I would appreciate the meaning of $$V\otimes_{K} W$$ and difference with $$V\otimes W$$

Answer 1

What you describe: $V \otimes_\mathbb{C} W$ when $V, W$ are merely real vector spaces is not generally possible. It's only possible if the vector spaces you consider are already complex vector spaces.

What is possible though is the reverse: $V \otimes_\mathbb{R} W$ when $V,W$ are complex vector spaces. Indeed, a complex vector space is canonically a real vector space; this is because there is a canonical embedding of fields $\mathbb{R} \subset \mathbb{C}$. More generally given a field extension $F \subset K$, a $K$-vs is always an $F$-vs, and then you can do $V \otimes_F W$ when $V, W$ are $K$-vs.
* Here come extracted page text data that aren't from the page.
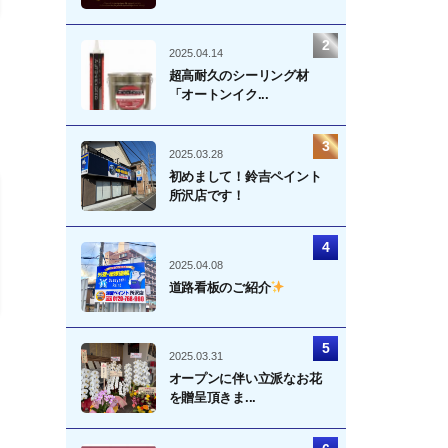
2025.04.14
超高耐久のシーリング材
「オートンイク...
2025.03.28
初めまして！鈴吉ペイント
所沢店です！
2025.04.08
道路看板のご紹介
2025.03.31
オープンに伴い立派なお花
を贈呈頂きま...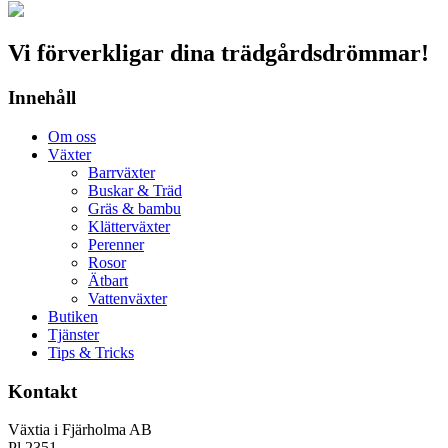
Vi förverkligar dina trädgårdsdrömmar!
Innehåll
Om oss
Växter
Barrväxter
Buskar & Träd
Gräs & bambu
Klätterväxter
Perenner
Rosor
Ätbart
Vattenväxter
Butiken
Tjänster
Tips & Tricks
Kontakt
Växtia i Fjärholma AB
Pl 2351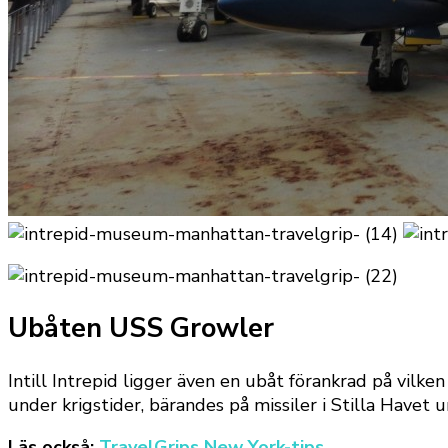
Ubåten USS Growler
Intill Intrepid ligger även en ubåt förankrad på vil
under krigstider, bärandes på missiler i Stilla Havet u
Läs också:
TravelGrips New York-tips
You should note that $V \otimes_\mathbb{R} W$ is different from $V \otimes_\mathbb{C} W$ when both are defined. In other words the base field is important. See this for example.

The difference between $\otimes$ and $\otimes_F$ is that in $\otimes$, the base field (or ring) isn't specified. So it implies that at the beginning, you fixed some field $F$ and implicitly when you write $V \otimes W$ the tensor product is actually over $F$. But this depends on context. Sometimes the tensor product is taken by default over $\mathbb{Z}$, because every module over anything is always a $\mathbb{Z}$-module (aka an abelian group).

Answer 2

Regardless of your definition of a tensor product what you have written is true only if you have a ring homomorphism $~f:K\rightarrow F$. Then you can turn $V$ and $W$ into $K$-vector spaces by the rule $kv=f(k)v$, $k\in K$, $v\in V$ and $kw=f(k)w$, $k\in K$, $w\in W$. Then the tensor product of $V$ and $W$ over $K$ is well-defined. This in fact is true for general modules over rings, of which vector spaces are merely a special case.

For instance, as the above user has explained, every complex vector space is a real vector space (by the natural inclusion $\mathbb{R}\rightarrow\mathbb{C}$) and thus one can define real tensor products between complex linear spaces. The other way around however, as Najib Idrissi explains, does not work.